For instance, I would NEVER want to have to support making a one-off change to MySQL as Facebook has done, to enable them to open a new data center (http://www.facebook.com/note.php?note_id=23844338919&id=...). What happens when MySQL is updated? They can no longer just pull the latest version. They have to pull the source, modify it appropriately, test, and then deploy. And if there are bugs, things could get very tricky, very fast.

And this memcached scaling seems like another example. Really cool concept, changing many low-level Linux things. But, really, do they want to be in the business of supporting those things? I wouldn't.

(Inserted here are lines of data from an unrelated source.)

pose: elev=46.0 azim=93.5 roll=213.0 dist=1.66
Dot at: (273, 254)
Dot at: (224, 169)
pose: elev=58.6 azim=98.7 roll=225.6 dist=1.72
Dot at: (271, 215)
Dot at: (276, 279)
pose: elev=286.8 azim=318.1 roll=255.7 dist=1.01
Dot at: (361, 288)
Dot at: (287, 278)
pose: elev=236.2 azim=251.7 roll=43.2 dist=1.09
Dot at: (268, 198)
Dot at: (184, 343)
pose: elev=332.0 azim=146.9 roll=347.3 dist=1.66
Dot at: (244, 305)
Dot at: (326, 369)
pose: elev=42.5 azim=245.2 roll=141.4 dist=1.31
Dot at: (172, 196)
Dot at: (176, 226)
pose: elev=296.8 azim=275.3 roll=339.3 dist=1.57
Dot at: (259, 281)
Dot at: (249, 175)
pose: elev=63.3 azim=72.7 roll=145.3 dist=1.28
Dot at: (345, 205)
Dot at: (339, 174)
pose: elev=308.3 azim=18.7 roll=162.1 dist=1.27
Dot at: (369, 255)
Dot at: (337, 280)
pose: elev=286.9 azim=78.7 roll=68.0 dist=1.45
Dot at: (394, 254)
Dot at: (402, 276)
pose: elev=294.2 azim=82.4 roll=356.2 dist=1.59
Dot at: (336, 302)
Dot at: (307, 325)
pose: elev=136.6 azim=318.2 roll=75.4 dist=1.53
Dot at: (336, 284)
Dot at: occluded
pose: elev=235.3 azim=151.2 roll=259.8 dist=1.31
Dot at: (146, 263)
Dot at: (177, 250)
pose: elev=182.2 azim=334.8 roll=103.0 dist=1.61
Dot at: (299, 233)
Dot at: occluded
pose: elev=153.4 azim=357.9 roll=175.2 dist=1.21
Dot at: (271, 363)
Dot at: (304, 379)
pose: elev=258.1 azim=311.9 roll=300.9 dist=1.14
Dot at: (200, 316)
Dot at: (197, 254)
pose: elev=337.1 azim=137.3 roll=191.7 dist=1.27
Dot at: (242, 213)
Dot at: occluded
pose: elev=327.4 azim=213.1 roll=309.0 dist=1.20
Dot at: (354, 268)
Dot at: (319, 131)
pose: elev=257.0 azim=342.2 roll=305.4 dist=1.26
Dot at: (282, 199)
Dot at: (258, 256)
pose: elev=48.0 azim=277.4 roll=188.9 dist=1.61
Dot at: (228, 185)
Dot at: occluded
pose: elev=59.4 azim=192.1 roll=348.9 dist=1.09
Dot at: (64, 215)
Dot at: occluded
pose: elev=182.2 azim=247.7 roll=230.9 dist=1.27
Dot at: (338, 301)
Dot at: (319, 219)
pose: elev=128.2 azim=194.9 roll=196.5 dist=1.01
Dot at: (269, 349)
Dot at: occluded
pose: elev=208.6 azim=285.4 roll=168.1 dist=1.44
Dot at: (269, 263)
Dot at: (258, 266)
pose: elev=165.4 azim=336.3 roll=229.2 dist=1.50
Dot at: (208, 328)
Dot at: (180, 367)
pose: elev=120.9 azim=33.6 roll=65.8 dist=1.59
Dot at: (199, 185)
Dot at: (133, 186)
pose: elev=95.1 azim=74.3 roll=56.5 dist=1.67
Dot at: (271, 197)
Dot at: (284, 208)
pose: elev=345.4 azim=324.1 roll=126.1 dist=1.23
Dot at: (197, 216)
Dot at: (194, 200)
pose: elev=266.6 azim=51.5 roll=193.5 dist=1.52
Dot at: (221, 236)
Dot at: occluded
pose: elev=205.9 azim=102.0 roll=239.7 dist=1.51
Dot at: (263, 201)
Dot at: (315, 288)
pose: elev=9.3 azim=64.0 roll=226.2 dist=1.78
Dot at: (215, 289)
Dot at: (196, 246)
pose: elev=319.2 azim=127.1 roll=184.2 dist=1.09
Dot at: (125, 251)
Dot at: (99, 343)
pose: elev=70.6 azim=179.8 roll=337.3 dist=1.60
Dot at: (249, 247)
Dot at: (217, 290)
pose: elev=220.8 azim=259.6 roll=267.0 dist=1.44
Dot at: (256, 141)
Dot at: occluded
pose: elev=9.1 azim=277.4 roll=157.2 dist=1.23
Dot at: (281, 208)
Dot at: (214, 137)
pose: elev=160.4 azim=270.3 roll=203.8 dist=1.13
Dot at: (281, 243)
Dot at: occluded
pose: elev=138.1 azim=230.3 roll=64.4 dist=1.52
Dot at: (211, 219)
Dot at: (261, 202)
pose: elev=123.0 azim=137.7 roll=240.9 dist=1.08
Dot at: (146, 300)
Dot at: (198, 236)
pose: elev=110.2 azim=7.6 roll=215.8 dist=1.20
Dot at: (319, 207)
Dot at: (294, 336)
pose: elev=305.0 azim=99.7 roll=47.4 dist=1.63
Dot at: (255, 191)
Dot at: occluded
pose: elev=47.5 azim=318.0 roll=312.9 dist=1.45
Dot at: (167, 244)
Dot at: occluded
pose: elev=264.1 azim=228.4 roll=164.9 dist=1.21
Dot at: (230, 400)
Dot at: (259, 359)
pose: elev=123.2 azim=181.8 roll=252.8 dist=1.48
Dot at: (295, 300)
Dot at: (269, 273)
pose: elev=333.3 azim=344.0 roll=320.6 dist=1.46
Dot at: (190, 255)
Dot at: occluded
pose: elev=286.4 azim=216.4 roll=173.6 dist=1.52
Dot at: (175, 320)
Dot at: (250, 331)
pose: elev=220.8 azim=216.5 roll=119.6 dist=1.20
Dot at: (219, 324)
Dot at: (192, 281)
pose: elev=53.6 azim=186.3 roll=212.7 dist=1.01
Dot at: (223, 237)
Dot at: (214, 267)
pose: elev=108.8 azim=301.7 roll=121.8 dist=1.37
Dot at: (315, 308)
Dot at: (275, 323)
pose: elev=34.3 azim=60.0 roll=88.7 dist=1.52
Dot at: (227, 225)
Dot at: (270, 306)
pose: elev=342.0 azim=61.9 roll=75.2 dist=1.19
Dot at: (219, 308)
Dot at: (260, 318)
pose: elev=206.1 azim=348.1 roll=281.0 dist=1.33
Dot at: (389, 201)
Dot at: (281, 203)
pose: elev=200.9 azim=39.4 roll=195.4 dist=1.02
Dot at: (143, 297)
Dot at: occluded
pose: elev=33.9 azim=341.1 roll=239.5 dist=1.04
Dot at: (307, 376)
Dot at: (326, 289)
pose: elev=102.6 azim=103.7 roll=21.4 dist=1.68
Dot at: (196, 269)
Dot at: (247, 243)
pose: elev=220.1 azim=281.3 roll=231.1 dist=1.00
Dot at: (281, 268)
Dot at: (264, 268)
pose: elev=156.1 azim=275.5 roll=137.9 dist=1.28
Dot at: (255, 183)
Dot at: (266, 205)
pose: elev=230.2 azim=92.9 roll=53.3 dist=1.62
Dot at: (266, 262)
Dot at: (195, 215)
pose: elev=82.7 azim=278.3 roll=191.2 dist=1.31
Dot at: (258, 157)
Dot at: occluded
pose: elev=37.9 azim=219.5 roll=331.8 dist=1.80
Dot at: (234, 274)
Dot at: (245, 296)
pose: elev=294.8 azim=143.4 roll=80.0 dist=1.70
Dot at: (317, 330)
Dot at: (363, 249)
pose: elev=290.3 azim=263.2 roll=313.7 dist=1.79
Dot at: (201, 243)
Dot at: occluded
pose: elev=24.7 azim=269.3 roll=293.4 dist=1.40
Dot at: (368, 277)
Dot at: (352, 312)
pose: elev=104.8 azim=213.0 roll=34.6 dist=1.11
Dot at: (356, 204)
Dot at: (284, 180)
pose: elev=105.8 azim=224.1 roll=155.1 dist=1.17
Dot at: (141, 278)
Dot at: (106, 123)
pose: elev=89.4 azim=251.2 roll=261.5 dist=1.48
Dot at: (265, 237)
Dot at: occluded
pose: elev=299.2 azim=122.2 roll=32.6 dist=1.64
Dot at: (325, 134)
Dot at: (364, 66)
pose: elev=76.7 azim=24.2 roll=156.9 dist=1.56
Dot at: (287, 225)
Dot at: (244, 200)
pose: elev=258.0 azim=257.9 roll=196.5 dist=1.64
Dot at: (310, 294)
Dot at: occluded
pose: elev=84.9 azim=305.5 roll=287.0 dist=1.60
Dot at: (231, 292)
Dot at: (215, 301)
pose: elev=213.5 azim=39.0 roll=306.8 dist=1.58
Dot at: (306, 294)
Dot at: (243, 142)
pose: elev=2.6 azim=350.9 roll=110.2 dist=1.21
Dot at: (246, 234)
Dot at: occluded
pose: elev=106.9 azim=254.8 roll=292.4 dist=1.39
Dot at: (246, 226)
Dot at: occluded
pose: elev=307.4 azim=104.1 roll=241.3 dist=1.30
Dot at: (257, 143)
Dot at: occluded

I realize they have massive scale. And I realize that at massive scale, standard solutions may not work. But perhaps they should find ways to do things at a slightly higher level, in a layer they fully control. This may also allow them to focus more on their core competencies and not waste precious developer time.

UPDATE: To make matters worse, from a mail on the memcached mailing list about this post:

<quote>

I think the results speak for themselves, but I don't know that a merge can actually occur.

The tree the published is entirely unrelated from the trees the rest of us are working on. There's no common ancestry or even similar directory layout. As published, it sort of puts us in a position to either reimplement everyone else's work, or reimplement the facebook work.

If anyone at facebook is listening, is it possible at all to add this work onto the codebase where everyone else has been working? We've got a lot of bug fixes and features we'd really like to not throw away here:

http://github.com/dustin/memcached/tree/rewritten-bin

</quote>

staunch · on Dec 13, 2008

On Facebook or Google scale it makes total sense. They're using 800 servers instead of 3,200. That's probably $5-$10 million dollars in savings. Easily enough to pay the salaries of a few developers to maintain this stuff even if that was their only job.

It does seem like it's just flimsy excuses not to merge up the changes, but hopefully they'll put more emphasis on it after a while.

retyred · on Dec 13, 2008

you can't put fb and google in the same category. fb is still surviving on investment capital and frankly could end up in a serious cashcrunch. google has a blank check for hardware. both companies have reason to worry about hardware expenditures, but facebook's is more imminent

jbert · on Dec 12, 2008

We enhance open source software for use on our platform.

We'd love to get our changes into upstream, but it isn't always easy to make the time for that. As you say, all kinds of issues are raised by having our own variant, but fundamentally, if we need to fix (or add) something, we need to do it.

Merging from upstream is just merging. It's a pain and a cost, but we can choose when to do it (largely) and if it's too painful then we can spend the time to merge up.

gsmaverick · on Dec 12, 2008

Google does most of these things in fact they do even more. They have their own web server package, custome *nix builds as far as I know, custom file system, map reduce, a programming language, BigTable, etc, etc. So nothing new!

easp · on Feb 12, 2009

You really think a site the scale of Facebook just pulls the latest version of mySQL and deploys it? I think even smaller sites like Smugmug put new releases through extensive testing before deployment. It seems to me that pulling the source, applying their patch and building is probably a pretty small part of the effort of rolling out a new version.

jeffesp · on Dec 13, 2008

I find the introduction of a hybrid polling/interrupt driven network interface really interesting. Mainly because we did the same work in 2003 on NetBSD for a wireless router that never made it to market. We were at the opposite end of the spectrum. Basically, we were running on a 100 MHz 486 and spent too much time on interrupts with all the network traffic. It's funny that it is the same situation for them on the latest systems out there (of course for some of the same, but some different reasons as well).

lallysingh · on Dec 13, 2008

Also, for all that complaining about Linux, anyone look at other Unices?

retyred · on Dec 13, 2008

used to work with paul saab (ps) at yahoo. super smart as this post shows. could never get them to use freebsd paul? :)

wmf · on Dec 12, 2008

Because we have thousands and thousands of computers, each running a hundred or more Apache processes, we end up with hundreds of thousands of TCP connections open to our memcached processes.

I guess using a single-process Web server would be too easy; it's practically cheating.

look_lookatme · on Dec 12, 2008

Wow, you're a genius. Facebook should hire you.